The official reason is the failure to agree a deal with Mosley on his demand for budget caps of £40 million for each team. The real reason is that the teams - Brawn GP, Ferrari, Renault, Red Bull, Toro Rosso, Toyota, BMW and McLaren Mercedes - have finally reached the end of their tether with a man they see as dictatorial and unreasonable.
Although the teams refuse to say it, behind the closed doors of their glistening steel and glass motorhomes they all admit that they can no longer work with the FIA president. If they were willing to overlook the sex and Nazi headlines of last year, the sudden introduction of new, expensive and, they say, unnecessary regulations has become too much to take.
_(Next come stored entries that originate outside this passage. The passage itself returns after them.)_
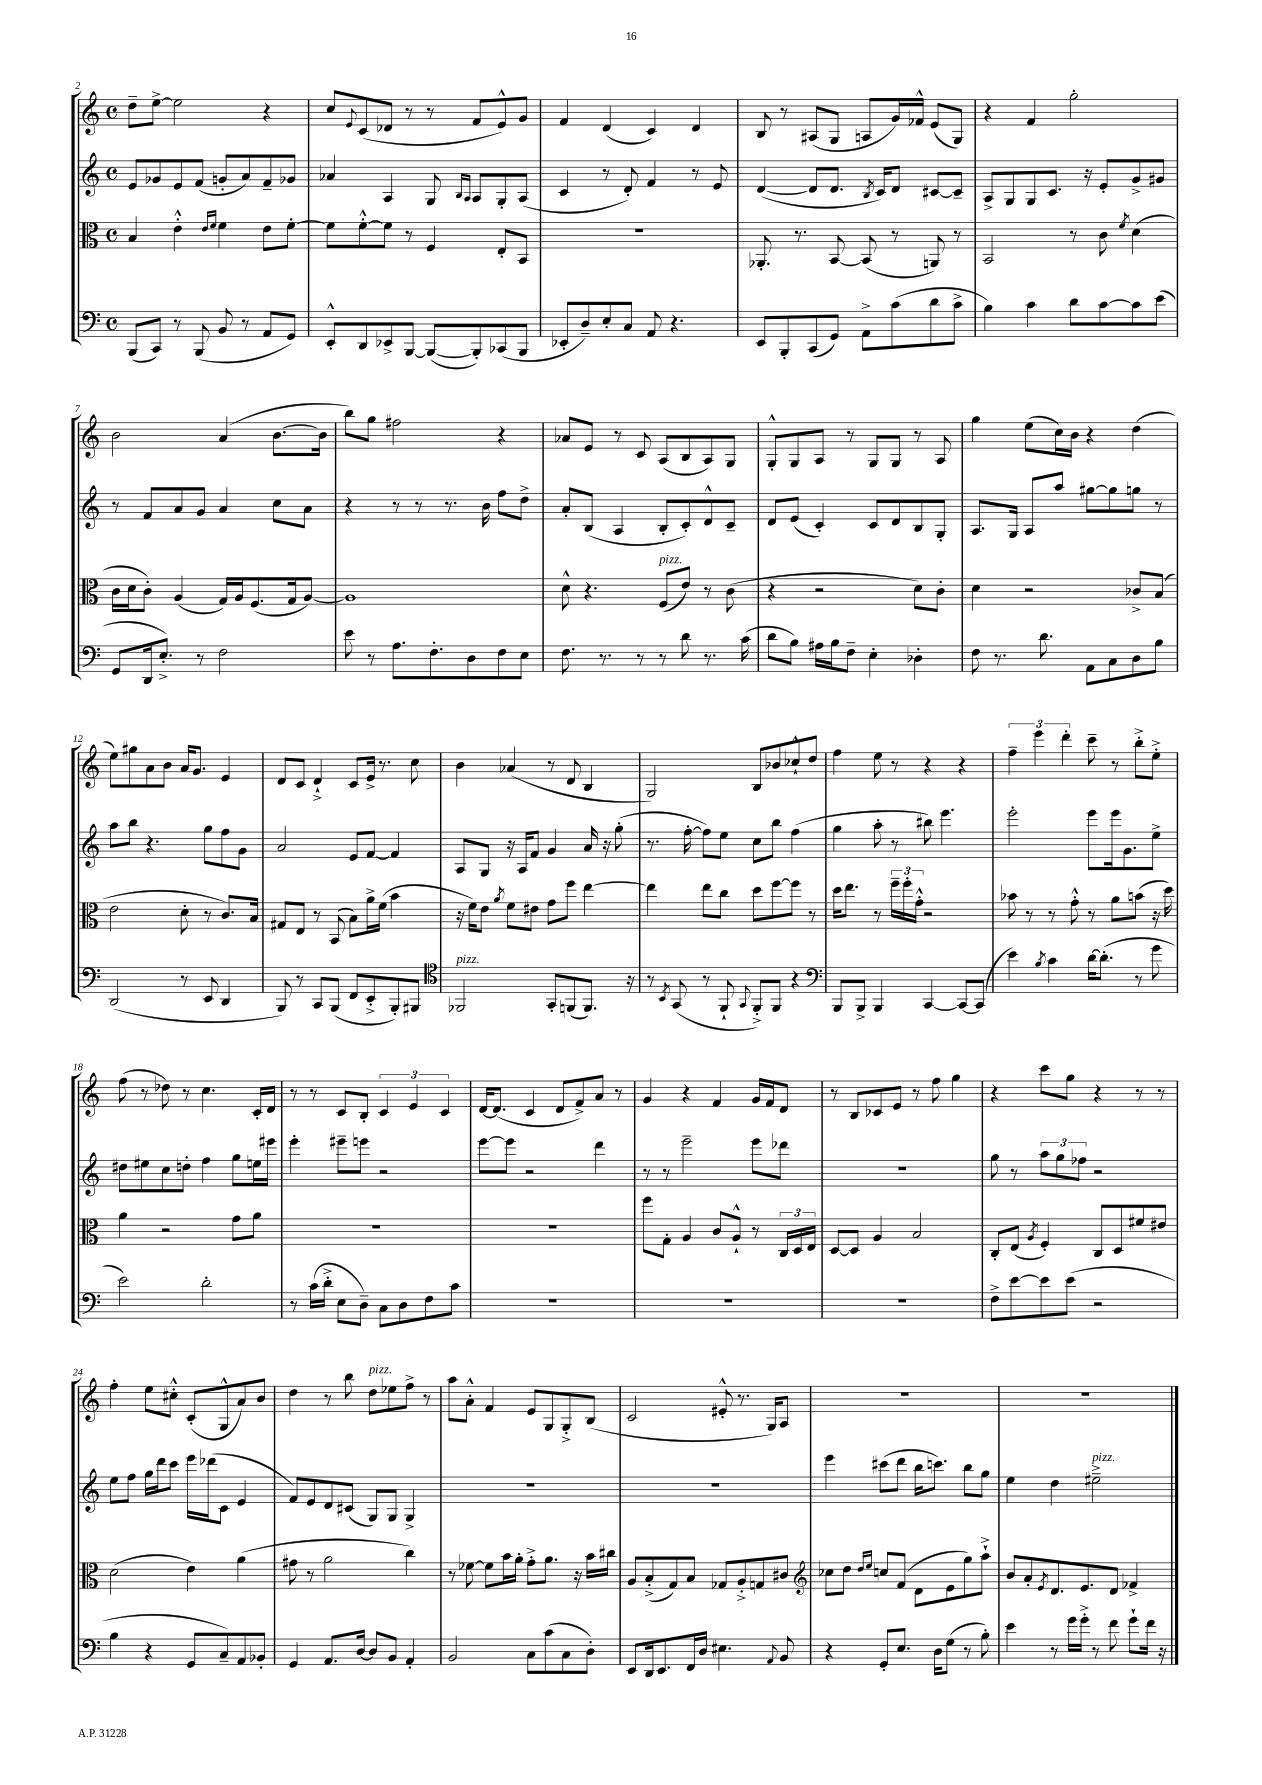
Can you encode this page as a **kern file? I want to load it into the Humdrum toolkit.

**kern	**kern	**kern	**kern
*part4	*part3	*part2	*part1
*staff4	*staff3	*staff2	*staff1
*clefF4	*clefC3	*clefG2	*clefG2
*k[]	*k[]	*k[]	*k[]
*M4/4	*M4/4	*M4/4	*M4/4
*met(c)	*met(c)	*met(c)	*met(c)
=2	=2	=2	=2
(8BBB/L	4B/	8e/L	8dd~\L
8CC/J)	.	8g-X/	[8ee^\J
8r	4e'^^\	8e/	2ee\]
(8BBB/	.	(8f/J	.
.	16qqe/LL	.	.
.	16qqf/JJ	.	.
8BB/	4f\	8gn'/L	.
8r	.	8a/)	.
8AA/L	8e\L	8f~/	4r
8GG/J)	[8f'\J	8g-X/J	.
=3	=3	=3	=3
8EE'^^/L	8f\L]	4a-X/	8cc/L
.	.	.	8qqe/
8DD/	[8f'^^\	.	(8c/
8EE-X^/	8f\J]	4A/	8d-X/J
[8BBB/J	8r	.	8r
(8BBB/L_	4F/	8G/	8r
.	.	16qqB/LL	.
.	.	16qqA/JJ	.
8BBB'/])	.	8A/L	8f/L
(8CC-X/	8E'/L	8G'/	8e^^/)
8BBB/J	8BB/J	(8A/J	8g/J
=4	=4	=4	=4
8EE-X'/L	1r	4c/	4f/
8D~/)	.	.	.
8E'/	.	8r	(4d/
8C/J	.	8d'/)	.
8AA/	.	4f/	4c/)
4.r	.	.	.
.	.	8r	4d/
.	.	8e/	.
=5	=5	=5	=5
8EE/L	8.AA-X'/	([4d/	8B/
8BBB'/	.	.	8r
.	8.r	.	.
(8CC/	.	8d/L]	(8A#X/L
8GG/J)	[8BB/	8.d/J	8G/J
8AA^\L	(8BB/]	.	8An/L
.	.	8qB/	.
.	.	16c/KL)	.
(8c\	8r	8d/J	16g/L)
.	.	.	16f-X^^/JJ
8d\	8AAn/)	[8c#X/L	(8e/L
8c^\J	8r	8c#~/J]	8G/J)
=6	=6	=6	=6
4B\)	2BB/	8A^/L	4r
.	.	8G/	.
4c\	.	8G/	4f/
.	.	8.c/J	.
8d\L	8r	.	2gg'\
.	.	16r	.
[8c\	8c\	8e'/L	.
.	8qf/	.	.
8c\]	(4d\	8g^/	.
(8e\J	.	8g#X/J	.
!!LO:LB:g=z
=7	=7	=7	=7
8GG/L	16c\LL	8r	2b\
.	16d\J	.	.
16DD/k	8c'\J)	8f/L	.
8.E'^/J)	.	.	.
.	(4A/	8a/	.
8r	.	8g/J	.
2F\	16G/LL)	4a/	(4a/
.	16A/J	.	.
.	(8.F/	.	.
.	.	8cc\L	[8.b\L
.	16G/k	.	.
.	[8A/J)	8a\J	.
.	.	.	16b\Jk]
=8	=8	=8	=8
8e\	1A]	4r	8bb\L)
8r	.	.	8gg\J
8.A\L	.	8r	2ff#X\
.	.	8r	.
8.F'\	.	.	.
.	.	8.r	.
8D\	.	.	.
.	.	16b\	.
8F\	.	8ff\L	4r
8E\J	.	8dd^\J	.
=9	=9	=9	=9
8.F\	8d^^\	8a'/L	8a-X/L
.	4.r	(8B/J	8e/J
8.r	.	.	.
.	.	4A/	8r
8r	.	.	8c/
!	!LO:TX:a:i:t=pizz.	!	!
8r	(8F/L	8B'/L	(8A/L
8d\	8e/J)	8c'/)	8B/
8.r	8r	8d^^/	8A/)
.	(8c\	8c~/J	8G/J
(16c\	.	.	.
=10	=10	=10	=10
8d\L	4r	8d/L	8G'^^/L
8B\J)	.	(8e/J	8G/
16A#X\LL	2r	4c'/)	8A/J
16B\J	.	.	.
8F~\J	.	.	8r
4E'\	.	8c/L	8G/L
.	.	8d/	8G/J
4D-X'\	8d\L)	8B/	8r
.	8c'\J	8G'/J	8A/
=11	=11	=11	=11
8F\	4d\	8.A/L	4gg\
8.r	.	.	.
.	.	16G/Jk	.
.	2r	8A/L	(8ee\L
8.d\	.	.	.
.	.	8aa/J	16cc\L)
.	.	.	16b\JJ
8AA\L	.	[8gg#X\L	4r
8C\	.	8gg#\]	.
8D\	8c-X^/L	8ggn\J	(4dd\
8B\J	(8B/J	8r	.
!!LO:LB:g=z
=12	=12	=12	=12
(2DD/	2e\	8aa\L	8ee\L)
.	.	8bb\J	8gg#X\
.	.	4.r	8a\
.	.	.	8b\J
8r	8d'\	.	16a/KL
.	.	.	8.g/J
8EE/	8r	8gg\L	.
4DD/	8.c/L)	8ff\	4e/
.	.	8g\J	.
.	16B/Jk	.	.
=13	=13	=13	=13
8BBB/)	8G#X/L	2a/	8d/L
8r	8E/J	.	8c/J
8CC/L	8r	.	4d`^/
(8BBB/J	(8BB/	.	.
8FF/L	8B\L)	8e/L	8c/L
8EE'^/	16a^\L	[8f/J	16e^/Jk
.	(16f\JJ	.	8.r
8BBB'/)	4b\	4f/]	.
8BBB#X/J	.	.	8cc\
=14	=14	=14	=14
*clefC4	*	*	*
!LO:TX:a:i:t=pizz.	!	!	!
2FF-X/	16r	8A/L	4b\
.	16f\KL)	.	.
.	8e\J	8G/J	.
.	8qa/	.	.
.	8f\L	16r	(4a-X/
.	.	16A/KL	.
.	8e#X\J	8f/J	.
8GG'/L	8g\L	4g/	8r
(8FFn/	8ff\J	.	8d/
8.FF/J)	[4ee\	16a/	4B/
.	.	16r	.
.	.	(8gg'\	.
16r	.	.	.
=15	=15	=15	=15
8r	4ee\]	8.r	2G/)
8qBB/	.	.	.
(8GG/	.	.	.
.	.	[16ff'\	.
8r	8ee\L	8ff\L])	.
8FF`/	8cc\J	8ee\J	.
8qqGG/	.	.	.
8FF'^/L)	8dd\L	8cc\L	8B/L
8FF/J	[8ff\	8bb\J	8b-X/
4r	8ff\J]	(4ff\	8cc-X`^^/
.	8r	.	8dd/J
=16	=16	=16	=16
*clefF4	*	*	*
8BBB/L	16dd\KL	4gg\	4ff\
.	8.ee\J	.	.
8BBB^/J	.	.	.
4BBB/	8r	8aa'\	8ee\
.	24ff~\LL	8r	8r
.	24ff'\	.	.
.	24g'^^\JJ	.	.
[4CC/	2r	8bb#X\)	4r
.	.	4.eee\	.
8CC/L_	.	.	4r
(8CC/J]	.	.	.
=17	=17	=17	=17
4e\)	8b-X\	2eee'\	6ff~\
.	8r	.	.
.	.	.	6eee\
8qB/	.	.	.
4c\	8r	.	.
.	.	.	6ddd'\
.	8g'^^\	.	.
[16d\KL	8r	8eee\L	8ccc~\
(8.d'\J]	.	.	.
.	8a\L	16eee\k	8r
.	.	8.g\	.
8r	(8bn\J	.	8bb'^\L
8g\	16r	8ee^\J	8ee'^\J
.	16dd\)	.	.
!!LO:LB:g=z
=18	=18	=18	=18
2e\)	4a\	8dd#X\L	(8ff\
.	.	8ee#X\	8r
.	2r	8cc\	8dd-X\)
.	.	8ddn'\J	8r
2d'\	.	4ff\	4.cc\
.	8g\L	8gg\L	.
.	8a\J	16een\L	16c'/LL
.	.	16eee#X\JJ	16d/JJ
=19	=19	=19	=19
8r	1r	4eee'\	8r
(16c\LL	.	.	8r
16d'^\JJ	.	.	.
8E\L	.	8eee#X~\L	8c/L
8D~\J)	.	8eeen\J	8B'/J
8C\L	.	2r	6c/
8D\	.	.	.
.	.	.	6e/
8F\	.	.	.
.	.	.	6c/
8c\J	.	.	.
=20	=20	=20	=20
1r	1r	[8eee\L	[16d/KL
.	.	.	(8.d/J]
.	.	8eee\J]	.
.	.	2r	4c/
.	.	.	8d/L
.	.	.	8f^/)
.	.	4ddd\	8a/J
.	.	.	8r
=21	=21	=21	=21
1r	8ff\L	8r	4g/
.	8G'\J	8r	.
.	4A/	2eee~\	4r
.	8c/L	.	4f/
.	8A`^^/J	.	.
.	8r	8eee\L	16g/LL
.	.	.	16f/J
.	24C/LL	8ddd-X\J	8d/J
.	24D/	.	.
.	24E/JJ	.	.
=22	=22	=22	=22
1r	[8D/L	1r	8r
.	8D/J]	.	8B/L
.	4A/	.	8c-X/
.	.	.	8e/J
.	2B/	.	8r
.	.	.	8ff\
.	.	.	4gg\
=23	=23	=23	=23
8F^\L	8C'/L	8gg\	4r
[8e\	(8E/J	8r	.
.	8qA/	.	.
8e\]	4F'/)	12aa\L	8ccc\L
.	.	12gg\	.
(8e\J	.	.	8gg\J
.	.	12ff-X\J	.
2r	8C/L	2r	4r
.	8D/	.	.
.	8f#X/	.	8r
.	8e#X/J	.	8r
!!LO:LB:g=z
=24	=24	=24	=24
4B\	(2d\	8ee\L	4ff'\
.	.	8ff\J	.
4r	.	16gg\LL	8ee\L
.	.	16ddd\J	.
.	.	8ccc\J	8cc#X'^^\J
8GG/L	4e\)	16eee\LL	(8c'/L
.	.	(16ddd-X\J	.
8C~/)	.	8c\J	8G^^/
8AA/	(4a\	4e/	8a/)
8BB-X'/J	.	.	8b/J
=25	=25	=25	=25
4GG/	8g#X\	8f/L)	4dd\
.	8r	8e/	.
8.AA/L	2a\	8d/	8r
.	.	(8c#X/J	8bb\
[16D/Jk	.	.	.
!	!	!	!LO:TX:a:i:t=pizz.
8D/L]	.	8G/L)	8dd\L
8BB/J	.	8G/J	8ee-X\
4AA'/	4cc\)	4G^/	8ff^\J
.	.	.	8r
=26	=26	=26	=26
2BB/	8r	1r	8aa\L
.	[8f-X\	.	8a'^^\J
.	8f-\L]	.	4f/
.	16b\L	.	.
.	16a'\JJ	.	.
8C\L	8g'^\L	.	8e/L
(8c\	8.a\J	.	8G/
8C\	.	.	8G'^/
.	16r	.	.
8D'\J)	16b\LL	.	(8B/J
.	16cc#X\JJ	.	.
=27	=27	=27	=27
8EE/L	8A/L	1r	2c/
16DD/k	(8B'^/	.	.
8.EE/	.	.	.
.	8G/)	.	.
16FF/L	8B/J	.	.
16D/JJ	.	.	.
4.E#X\	8G-X/L	.	8e#X'^^/
.	8A'^/	.	8.r
.	8Gn/	.	.
.	.	.	16G/KL)
8qqAA/	.	.	.
8BB/	8c#X/J	.	8A/J
=28	=28	=28	=28
*	*clefG2	*	*
4r	8cc-X\L	4eee\	1r
.	8dd\J	.	.
.	16qqdd/LL	.	.
.	16qqee/JJ	.	.
8GG'/L	8ccn/L	(8ccc#X\L	.
8.E/J	(8f/J	8ddd\J	.
.	8d\L	16bb\KL	.
16D\KL	.	8.cccn\J)	.
(8G\J	8e\	.	.
8r	8gg\)	8bb\L	.
8B'\)	8aa`^\J	8gg\J	.
=29	=29	=29	=29
4e\	8b/L	4ee\	1r
.	8a'/	.	.
.	8qe/	.	.
8r	8.d/	4dd\	.
16g\LL	.	.	.
16g'^\JJ	8.e/	.	.
!	!	!LO:TX:a:i:t=pizz.	!
8r	.	2ee#X~^\	.
8f\	8d/J	.	.
8g`\L	4f-X^/	.	.
16f\Jk	.	.	.
16r	.	.	.
==	==	==	==
*-	*-	*-	*-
The drip, drip of tension has turned into a flood and Mosley can no longer put his finger into the Formula One dam.
There was probably no greater signal of what was to come than last Sunday wh en Luca di Montezemolo, the suave president of Ferrari, climbed up into the starter's box at Le Mans to wave the flag to start the famous 24-hour endurance race. Within minutes, he was telling reporters that Ferrari might one day return as a fully-fledged manufacturer to the great, old race if it left Formula One.
That was because he was finding it difficult to win a compromise with the FIA. He meant a compromise with Mosley, who has become Montezemolo's foe. Just as the FIA's punishment of McLaren Mercedes over the past two years was seen by the outside world as a Mosley vendetta against Ron Dennis, the team's principal, this row appears to be getting personal.
The problem for the teams is that although they want to see the back of Mosley, there is no mechanism for them to get him out. Mosley's constituency is the dozens of motoring clubs around the world that comprise the Federation Internationale de l'Automobile, and Formula One, although highly lucrative, is only a fraction of the membership. The teams did not vote him in and they cannot vote him out.
The FIA's World Motorsport Council meets next week when Mosley could announce that he intends to stand for a new term of office later this year, but Sir Jackie Stewart, the three times F1 world champion, is no doubt it is time for Mosley to go.
"I think the teams do want Max to go because I think frankly some of the decisions made over the year have been very questionable,"
Stewart, who has been on the end of Mosley's lacerating tongue, told Autosport magazine. "I think a lot of people are kind of fed up with the dictatorial attitude.
"It's been coming for some time. I think the teams feel that they have been bullied in some way for quite a long time, trying to force things through. I have said for a long time that the FIA needs to be restructured and there needs to be more corporate governance. If that had taken place we would not be in the position we're in at the present time."
Appeals to Bernie Ecclestone, who represents the commercial rights holders, CVC Capital Partners, to sort out the dispute have so far not produced any results, although he and CVC are the biggest potential losers if a breakaway series goes ahead. Ecclestone protested he knew nothing as he walked into Silverstone before the Friday morning practice session for a British Grand Prix that seems largely overshadowed by the events off the track.
He has been through this before, though, and dragged Formula One back from the brink four years ago as the teams threatened to walk away then. This time the threat is more serious and there seems no way back, while Ecclestone seems powerless to broker a peace in the war between Montezemolo and Mosley. It seems that something will have to give - and the teams want that something to be Mosley.